** MATERIAL SUPPLIED follows **

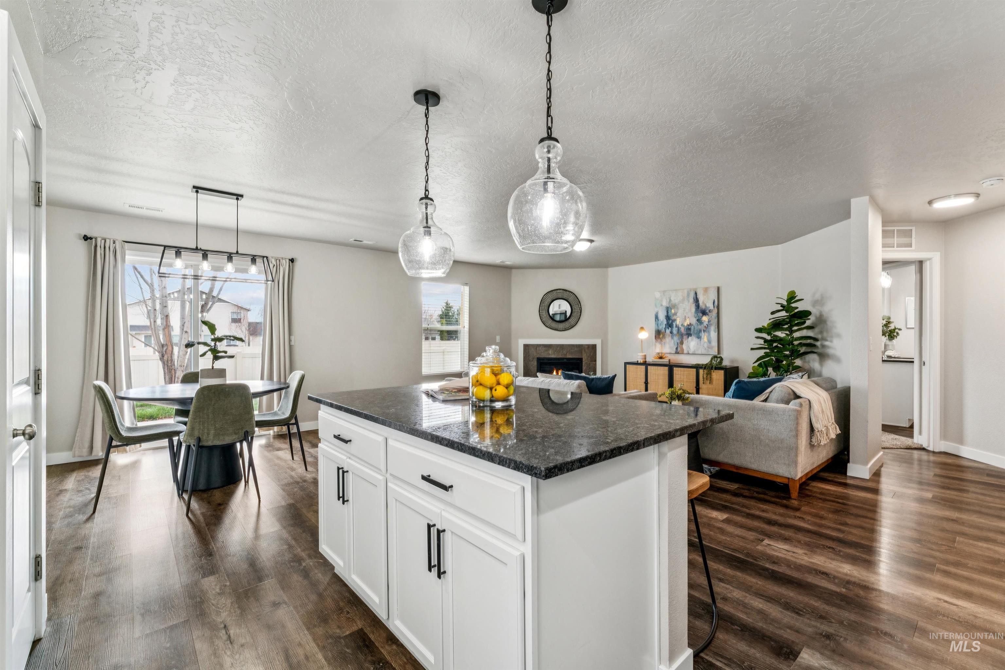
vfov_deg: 75.1
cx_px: 502
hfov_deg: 98.2
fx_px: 435
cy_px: 335
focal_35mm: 16
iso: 400
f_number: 13
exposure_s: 1/13
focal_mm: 15.6
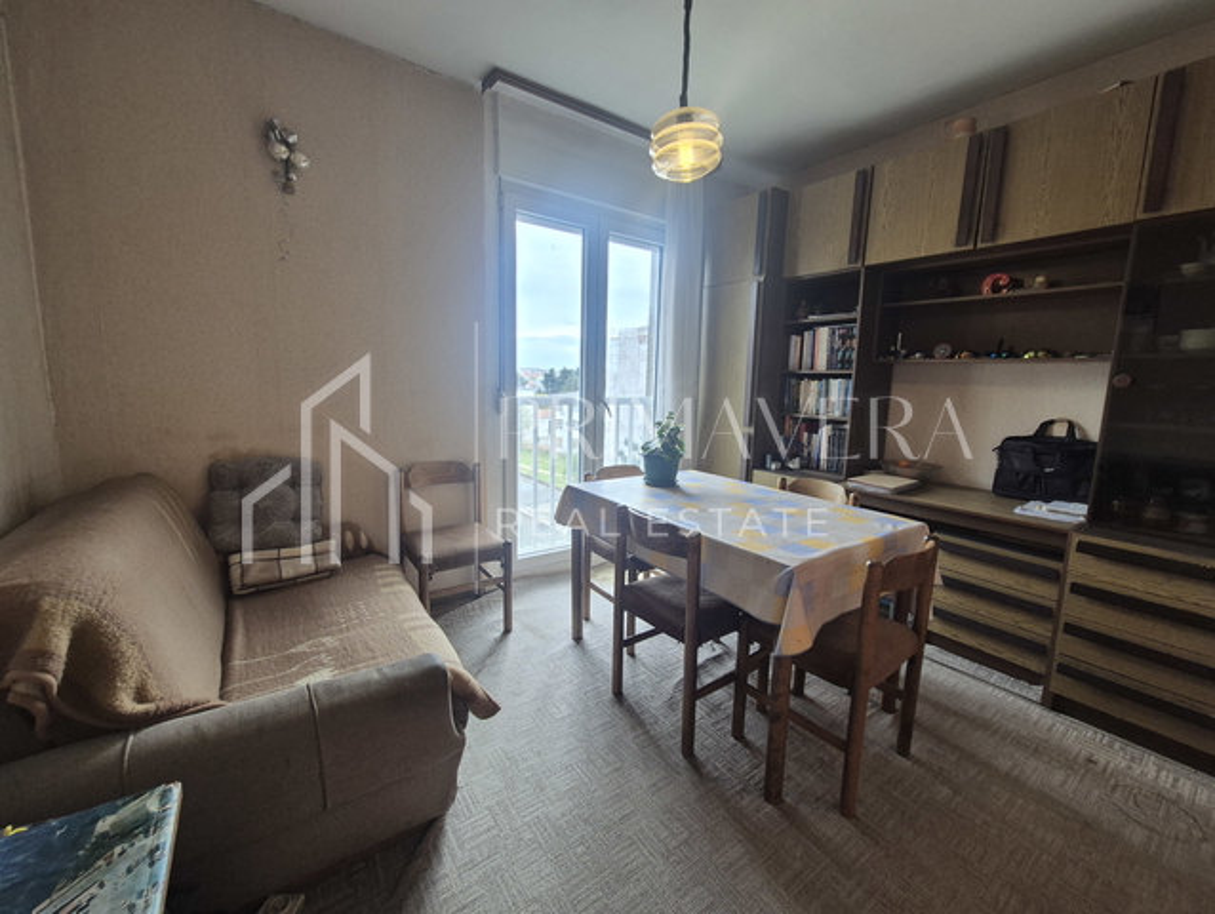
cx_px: 608
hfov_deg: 106.1
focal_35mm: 13
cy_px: 457
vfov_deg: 90.0
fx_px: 457
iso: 160
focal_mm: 2.2
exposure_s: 1/50
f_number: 2.2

** End of MATERIAL SUPPLIED **

* _EXERCISE OBJECTIVE_:
Retype all the entries exactly; drop the pictures.

* _RESPONSE AREA_:
vfov_deg: 75.1
cx_px: 502
hfov_deg: 98.2
fx_px: 435
cy_px: 335
focal_35mm: 16
iso: 400
f_number: 13
exposure_s: 1/13
focal_mm: 15.6
cx_px: 608
hfov_deg: 106.1
focal_35mm: 13
cy_px: 457
vfov_deg: 90.0
fx_px: 457
iso: 160
focal_mm: 2.2
exposure_s: 1/50
f_number: 2.2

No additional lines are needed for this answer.